WORK INSTRUCTIONS: Recast the records starting at the line containing "genus: Lacistema" and ending at the line containing "genus: Paubrasilia", both included, as a two-column CSV with the header row "label" and "value". Give one row per line, with each field in double quotes and any line breaks replaced by spaces.

## start WORKING DATA

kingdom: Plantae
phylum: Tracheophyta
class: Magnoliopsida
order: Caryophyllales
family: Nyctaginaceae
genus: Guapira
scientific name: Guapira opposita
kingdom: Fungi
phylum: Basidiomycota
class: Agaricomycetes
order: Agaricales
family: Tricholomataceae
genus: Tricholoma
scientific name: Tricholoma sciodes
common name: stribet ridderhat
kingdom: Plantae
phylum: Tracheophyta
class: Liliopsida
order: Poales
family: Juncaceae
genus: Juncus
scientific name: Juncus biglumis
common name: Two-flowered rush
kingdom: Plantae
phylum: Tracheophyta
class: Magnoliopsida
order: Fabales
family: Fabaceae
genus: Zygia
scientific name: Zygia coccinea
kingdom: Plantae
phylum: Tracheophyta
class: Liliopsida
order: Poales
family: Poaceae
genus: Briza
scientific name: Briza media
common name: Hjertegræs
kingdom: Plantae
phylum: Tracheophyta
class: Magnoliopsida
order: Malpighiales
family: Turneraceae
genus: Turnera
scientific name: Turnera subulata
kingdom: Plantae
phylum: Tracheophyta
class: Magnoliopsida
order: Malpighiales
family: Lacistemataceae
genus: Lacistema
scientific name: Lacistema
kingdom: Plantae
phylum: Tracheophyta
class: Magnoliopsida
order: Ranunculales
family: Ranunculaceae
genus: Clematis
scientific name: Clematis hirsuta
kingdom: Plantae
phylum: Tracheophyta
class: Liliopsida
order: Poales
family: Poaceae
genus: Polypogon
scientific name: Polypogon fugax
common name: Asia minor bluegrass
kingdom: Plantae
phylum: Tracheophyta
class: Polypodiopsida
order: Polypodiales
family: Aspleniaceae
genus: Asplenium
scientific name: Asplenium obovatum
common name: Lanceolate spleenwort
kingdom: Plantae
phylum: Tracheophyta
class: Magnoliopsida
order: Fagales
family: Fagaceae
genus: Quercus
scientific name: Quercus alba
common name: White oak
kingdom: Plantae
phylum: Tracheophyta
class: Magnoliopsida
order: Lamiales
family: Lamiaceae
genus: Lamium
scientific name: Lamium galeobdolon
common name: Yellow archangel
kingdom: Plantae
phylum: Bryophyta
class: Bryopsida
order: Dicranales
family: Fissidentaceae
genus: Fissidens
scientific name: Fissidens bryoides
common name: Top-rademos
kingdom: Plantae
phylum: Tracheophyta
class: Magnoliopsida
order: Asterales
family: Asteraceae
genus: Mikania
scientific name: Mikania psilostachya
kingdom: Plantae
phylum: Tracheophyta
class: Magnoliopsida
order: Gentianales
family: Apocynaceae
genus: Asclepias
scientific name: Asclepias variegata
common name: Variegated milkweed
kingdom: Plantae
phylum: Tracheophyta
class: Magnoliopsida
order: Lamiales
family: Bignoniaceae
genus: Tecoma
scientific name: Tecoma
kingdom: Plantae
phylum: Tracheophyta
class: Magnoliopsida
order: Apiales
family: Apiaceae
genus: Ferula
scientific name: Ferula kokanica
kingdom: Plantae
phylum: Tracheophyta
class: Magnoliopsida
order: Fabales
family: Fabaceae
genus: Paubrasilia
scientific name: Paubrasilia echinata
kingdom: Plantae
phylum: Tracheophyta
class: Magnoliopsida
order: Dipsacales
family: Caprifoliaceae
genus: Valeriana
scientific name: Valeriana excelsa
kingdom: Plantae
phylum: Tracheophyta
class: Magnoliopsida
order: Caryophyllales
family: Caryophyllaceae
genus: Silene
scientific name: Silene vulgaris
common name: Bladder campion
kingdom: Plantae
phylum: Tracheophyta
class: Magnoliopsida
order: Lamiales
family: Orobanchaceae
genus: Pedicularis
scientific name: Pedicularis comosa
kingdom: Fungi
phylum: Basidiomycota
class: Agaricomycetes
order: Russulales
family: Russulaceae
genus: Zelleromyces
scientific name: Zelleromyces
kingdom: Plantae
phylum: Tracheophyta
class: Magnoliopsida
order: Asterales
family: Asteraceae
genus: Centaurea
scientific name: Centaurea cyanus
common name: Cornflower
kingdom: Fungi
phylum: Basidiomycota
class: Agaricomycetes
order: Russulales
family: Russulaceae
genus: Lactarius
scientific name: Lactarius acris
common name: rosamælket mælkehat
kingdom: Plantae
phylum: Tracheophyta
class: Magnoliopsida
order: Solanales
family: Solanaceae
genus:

## end WORKING DATA

SOLUTION FOR THIS EXERCISE:
label,value
"genus:","Lacistema"
"scientific name:","Lacistema"
"kingdom:","Plantae"
"phylum:","Tracheophyta"
"class:","Magnoliopsida"
"order:","Ranunculales"
"family:","Ranunculaceae"
"genus:","Clematis"
"scientific name:","Clematis hirsuta"
"kingdom:","Plantae"
"phylum:","Tracheophyta"
"class:","Liliopsida"
"order:","Poales"
"family:","Poaceae"
"genus:","Polypogon"
"scientific name:","Polypogon fugax"
"common name:","Asia minor bluegrass"
"kingdom:","Plantae"
"phylum:","Tracheophyta"
"class:","Polypodiopsida"
"order:","Polypodiales"
"family:","Aspleniaceae"
"genus:","Asplenium"
"scientific name:","Asplenium obovatum"
"common name:","Lanceolate spleenwort"
"kingdom:","Plantae"
"phylum:","Tracheophyta"
"class:","Magnoliopsida"
"order:","Fagales"
"family:","Fagaceae"
"genus:","Quercus"
"scientific name:","Quercus alba"
"common name:","White oak"
"kingdom:","Plantae"
"phylum:","Tracheophyta"
"class:","Magnoliopsida"
"order:","Lamiales"
"family:","Lamiaceae"
"genus:","Lamium"
"scientific name:","Lamium galeobdolon"
"common name:","Yellow archangel"
"kingdom:","Plantae"
"phylum:","Bryophyta"
"class:","Bryopsida"
"order:","Dicranales"
"family:","Fissidentaceae"
"genus:","Fissidens"
"scientific name:","Fissidens bryoides"
"common name:","Top-rademos"
"kingdom:","Plantae"
"phylum:","Tracheophyta"
"class:","Magnoliopsida"
"order:","Asterales"
"family:","Asteraceae"
"genus:","Mikania"
"scientific name:","Mikania psilostachya"
"kingdom:","Plantae"
"phylum:","Tracheophyta"
"class:","Magnoliopsida"
"order:","Gentianales"
"family:","Apocynaceae"
"genus:","Asclepias"
"scientific name:","Asclepias variegata"
"common name:","Variegated milkweed"
"kingdom:","Plantae"
"phylum:","Tracheophyta"
"class:","Magnoliopsida"
"order:","Lamiales"
"family:","Bignoniaceae"
"genus:","Tecoma"
"scientific name:","Tecoma"
"kingdom:","Plantae"
"phylum:","Tracheophyta"
"class:","Magnoliopsida"
"order:","Apiales"
"family:","Apiaceae"
"genus:","Ferula"
"scientific name:","Ferula kokanica"
"kingdom:","Plantae"
"phylum:","Tracheophyta"
"class:","Magnoliopsida"
"order:","Fabales"
"family:","Fabaceae"
"genus:","Paubrasilia"